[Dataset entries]
━━━━
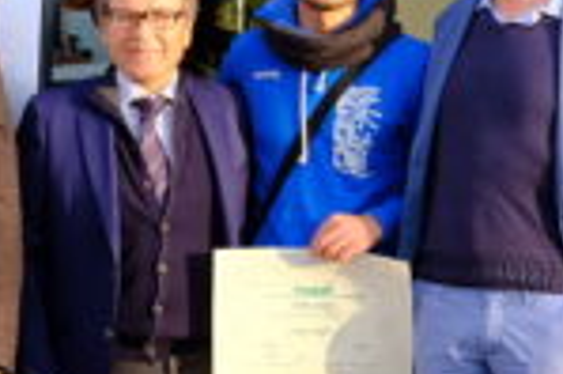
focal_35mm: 137
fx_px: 2140
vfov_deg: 10.0
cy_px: 225
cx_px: 487
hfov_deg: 14.9
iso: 400
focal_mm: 20.1
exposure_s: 1/250
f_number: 4.5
━━━━
The entries above are to be retyped exactly, with each picture left out.

**Response:**
focal_35mm: 137
fx_px: 2140
vfov_deg: 10.0
cy_px: 225
cx_px: 487
hfov_deg: 14.9
iso: 400
focal_mm: 20.1
exposure_s: 1/250
f_number: 4.5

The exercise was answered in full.